*EXCERPTED TEXT*
- - -
[ANN] after gem released v 0.8.1

Hello all.
Happy to announce the release of “after” v0.8.1

After includes the “after” command line utility
which allows one to wait until a process in another terminal
window ends before starting one locally.

ex:

$ after long_process rm temp_file
or the like.

It has proven quite useful to me especially in the windows world that
doesn’t have as flexible of a “background process” for command line
apps.

Enjoy!
-roger

recent changes:
0.8.0
make prettier output
make it so it can enumerate all processes: ($ after -l)
make -v mode (more chatty) by default, add option -q for those that
want no output

On Oct 4, 2011, at 13:39 , Roger P. wrote:

After includes the “after” command line utility
which allows one to wait until a process in another terminal
window ends before starting one locally.

How is this different from unix’s wait?

After includes the “after” command line utility
which allows one to wait until a process in another terminal
window ends before starting one locally.
- - -
*EXTRACTED DATA*
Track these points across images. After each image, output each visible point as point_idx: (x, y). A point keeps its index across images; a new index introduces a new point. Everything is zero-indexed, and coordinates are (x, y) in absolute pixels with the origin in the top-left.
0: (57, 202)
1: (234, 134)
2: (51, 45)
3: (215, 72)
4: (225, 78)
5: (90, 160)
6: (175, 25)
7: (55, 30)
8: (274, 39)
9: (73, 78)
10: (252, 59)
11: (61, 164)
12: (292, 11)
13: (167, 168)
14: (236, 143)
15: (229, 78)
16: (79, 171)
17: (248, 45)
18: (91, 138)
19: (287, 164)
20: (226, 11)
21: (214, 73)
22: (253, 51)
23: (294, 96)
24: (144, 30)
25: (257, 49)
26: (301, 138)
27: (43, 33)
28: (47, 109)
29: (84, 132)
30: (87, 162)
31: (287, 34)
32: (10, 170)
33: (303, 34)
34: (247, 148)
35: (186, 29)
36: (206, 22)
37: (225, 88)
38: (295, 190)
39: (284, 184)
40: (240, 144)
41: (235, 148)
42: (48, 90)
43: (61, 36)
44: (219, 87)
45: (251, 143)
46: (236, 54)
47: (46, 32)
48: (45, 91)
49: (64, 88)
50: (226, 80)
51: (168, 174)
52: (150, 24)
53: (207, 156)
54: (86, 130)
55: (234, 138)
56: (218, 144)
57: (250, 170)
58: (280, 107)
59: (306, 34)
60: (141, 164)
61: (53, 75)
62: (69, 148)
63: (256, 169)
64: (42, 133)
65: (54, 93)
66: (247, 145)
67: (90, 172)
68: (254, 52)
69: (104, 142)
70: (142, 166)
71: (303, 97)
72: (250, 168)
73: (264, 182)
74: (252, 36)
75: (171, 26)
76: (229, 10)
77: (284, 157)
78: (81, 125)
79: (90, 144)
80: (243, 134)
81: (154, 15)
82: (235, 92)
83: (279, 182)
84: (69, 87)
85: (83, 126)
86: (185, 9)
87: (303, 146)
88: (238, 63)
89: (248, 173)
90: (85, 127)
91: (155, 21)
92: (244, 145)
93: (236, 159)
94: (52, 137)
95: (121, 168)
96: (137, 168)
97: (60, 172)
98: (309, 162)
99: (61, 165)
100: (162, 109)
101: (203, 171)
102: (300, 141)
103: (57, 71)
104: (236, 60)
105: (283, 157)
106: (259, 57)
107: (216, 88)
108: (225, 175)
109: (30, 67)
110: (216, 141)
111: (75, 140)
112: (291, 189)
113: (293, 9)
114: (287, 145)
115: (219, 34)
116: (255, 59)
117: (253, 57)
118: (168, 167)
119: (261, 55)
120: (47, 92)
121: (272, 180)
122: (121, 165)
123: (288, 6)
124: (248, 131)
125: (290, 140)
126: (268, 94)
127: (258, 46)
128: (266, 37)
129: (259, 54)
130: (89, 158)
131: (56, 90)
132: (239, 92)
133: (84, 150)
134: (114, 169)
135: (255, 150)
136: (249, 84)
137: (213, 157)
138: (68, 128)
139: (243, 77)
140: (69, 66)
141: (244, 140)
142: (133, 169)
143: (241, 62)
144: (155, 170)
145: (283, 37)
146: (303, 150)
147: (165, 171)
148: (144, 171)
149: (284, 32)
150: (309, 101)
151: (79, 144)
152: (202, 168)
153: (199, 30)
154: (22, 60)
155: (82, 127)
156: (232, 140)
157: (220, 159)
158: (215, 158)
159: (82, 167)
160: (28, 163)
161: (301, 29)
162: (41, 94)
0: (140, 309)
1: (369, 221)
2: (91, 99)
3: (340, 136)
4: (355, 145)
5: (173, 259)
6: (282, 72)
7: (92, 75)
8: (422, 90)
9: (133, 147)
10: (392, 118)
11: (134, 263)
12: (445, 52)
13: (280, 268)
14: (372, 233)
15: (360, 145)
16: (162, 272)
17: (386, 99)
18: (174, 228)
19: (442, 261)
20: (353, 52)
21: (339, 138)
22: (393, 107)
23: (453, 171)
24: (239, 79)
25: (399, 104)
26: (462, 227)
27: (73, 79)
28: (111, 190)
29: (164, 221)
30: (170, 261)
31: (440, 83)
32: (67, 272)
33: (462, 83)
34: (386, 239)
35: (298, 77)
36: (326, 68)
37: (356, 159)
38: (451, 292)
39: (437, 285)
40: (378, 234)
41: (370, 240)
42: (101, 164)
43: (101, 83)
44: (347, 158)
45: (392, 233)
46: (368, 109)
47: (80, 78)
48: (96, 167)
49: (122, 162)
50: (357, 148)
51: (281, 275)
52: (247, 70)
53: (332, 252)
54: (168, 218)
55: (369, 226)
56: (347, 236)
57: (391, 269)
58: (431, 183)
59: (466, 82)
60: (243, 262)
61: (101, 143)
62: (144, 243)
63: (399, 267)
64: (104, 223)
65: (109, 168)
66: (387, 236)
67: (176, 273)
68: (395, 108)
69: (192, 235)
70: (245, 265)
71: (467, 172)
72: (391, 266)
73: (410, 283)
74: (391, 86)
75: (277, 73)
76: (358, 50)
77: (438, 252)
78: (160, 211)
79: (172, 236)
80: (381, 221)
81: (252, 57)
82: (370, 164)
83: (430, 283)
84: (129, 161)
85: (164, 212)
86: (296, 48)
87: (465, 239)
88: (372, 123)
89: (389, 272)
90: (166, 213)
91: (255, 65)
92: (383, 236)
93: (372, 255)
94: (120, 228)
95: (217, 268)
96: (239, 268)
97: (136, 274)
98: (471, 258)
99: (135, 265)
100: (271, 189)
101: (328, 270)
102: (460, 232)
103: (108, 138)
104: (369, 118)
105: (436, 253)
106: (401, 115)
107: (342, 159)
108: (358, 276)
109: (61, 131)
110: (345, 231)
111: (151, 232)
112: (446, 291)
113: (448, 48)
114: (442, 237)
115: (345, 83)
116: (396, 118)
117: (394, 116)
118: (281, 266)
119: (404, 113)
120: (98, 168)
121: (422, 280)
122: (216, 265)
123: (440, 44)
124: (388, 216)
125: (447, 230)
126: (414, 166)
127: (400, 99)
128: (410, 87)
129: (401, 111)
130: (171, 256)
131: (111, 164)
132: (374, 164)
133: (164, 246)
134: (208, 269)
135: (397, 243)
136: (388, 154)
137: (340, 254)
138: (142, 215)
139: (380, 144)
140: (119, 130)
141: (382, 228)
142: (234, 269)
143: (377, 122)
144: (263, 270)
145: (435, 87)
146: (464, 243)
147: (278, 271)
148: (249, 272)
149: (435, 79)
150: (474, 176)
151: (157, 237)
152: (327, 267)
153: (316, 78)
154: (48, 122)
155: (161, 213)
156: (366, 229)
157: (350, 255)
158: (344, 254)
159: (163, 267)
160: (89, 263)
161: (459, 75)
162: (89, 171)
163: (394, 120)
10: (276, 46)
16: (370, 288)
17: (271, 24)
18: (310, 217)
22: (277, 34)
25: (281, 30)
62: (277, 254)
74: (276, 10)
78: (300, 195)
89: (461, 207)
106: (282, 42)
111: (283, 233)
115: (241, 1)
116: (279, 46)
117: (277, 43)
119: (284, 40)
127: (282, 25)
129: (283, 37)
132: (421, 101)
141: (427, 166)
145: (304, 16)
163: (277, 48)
- - -
*USING THE INFORMATION*
a) Retype the rows, from their first line through the line that contains "68: (254, 52)", including both of those lines.
b) Pick up the after gem release announcement right where it stops and keep it going.
The announcement of the after gem release and the rows are unrelated material.

*PER-TASK ANSWERS*
a)
Track these points across images. After each image, output each visible point as point_idx: (x, y). A point keeps its index across images; a new index introduces a new point. Everything is zero-indexed, and coordinates are (x, y) in absolute pixels with the origin in the top-left.
0: (57, 202)
1: (234, 134)
2: (51, 45)
3: (215, 72)
4: (225, 78)
5: (90, 160)
6: (175, 25)
7: (55, 30)
8: (274, 39)
9: (73, 78)
10: (252, 59)
11: (61, 164)
12: (292, 11)
13: (167, 168)
14: (236, 143)
15: (229, 78)
16: (79, 171)
17: (248, 45)
18: (91, 138)
19: (287, 164)
20: (226, 11)
21: (214, 73)
22: (253, 51)
23: (294, 96)
24: (144, 30)
25: (257, 49)
26: (301, 138)
27: (43, 33)
28: (47, 109)
29: (84, 132)
30: (87, 162)
31: (287, 34)
32: (10, 170)
33: (303, 34)
34: (247, 148)
35: (186, 29)
36: (206, 22)
37: (225, 88)
38: (295, 190)
39: (284, 184)
40: (240, 144)
41: (235, 148)
42: (48, 90)
43: (61, 36)
44: (219, 87)
45: (251, 143)
46: (236, 54)
47: (46, 32)
48: (45, 91)
49: (64, 88)
50: (226, 80)
51: (168, 174)
52: (150, 24)
53: (207, 156)
54: (86, 130)
55: (234, 138)
56: (218, 144)
57: (250, 170)
58: (280, 107)
59: (306, 34)
60: (141, 164)
61: (53, 75)
62: (69, 148)
63: (256, 169)
64: (42, 133)
65: (54, 93)
66: (247, 145)
67: (90, 172)
68: (254, 52)

b)
How is this different from unix’s wait?

I believe the wait command can only wait for child processes (correct me
if I’m wrong).

So “after” allows this. If this is the case then it also allows you to
not have to interrupt a running process to be able join on it to run a
command after it completes. It also allows you to “wait” from a
separate terminal window, if that’s convenient. Sometimes it is, if you
have flashing alerts setup or the like, and want to know when it’s
progressing from one to the next.
It’s also compatible with windows native processes, which was it’s
original motivation.
I don’t reach for it too often in Linux (though occasionally I do), but
do use it all the time in windows, which has fewer options available :slight_smile:

-=roger-

On Oct 5, 3:38pm, Ryan D. [email protected] wrote:

10000 % help wait
wait: wait [n]
Wait for the specified process and report its termination status. If
N is not given, all currently active child processes are waited for,
and the return code is zero. N may be a process ID or a job
specification; if a job spec is given, all processes in the job’s
pipeline are waited for.

Are you ignoring the Windows thing, or is this your way of telling him
to install cygwin?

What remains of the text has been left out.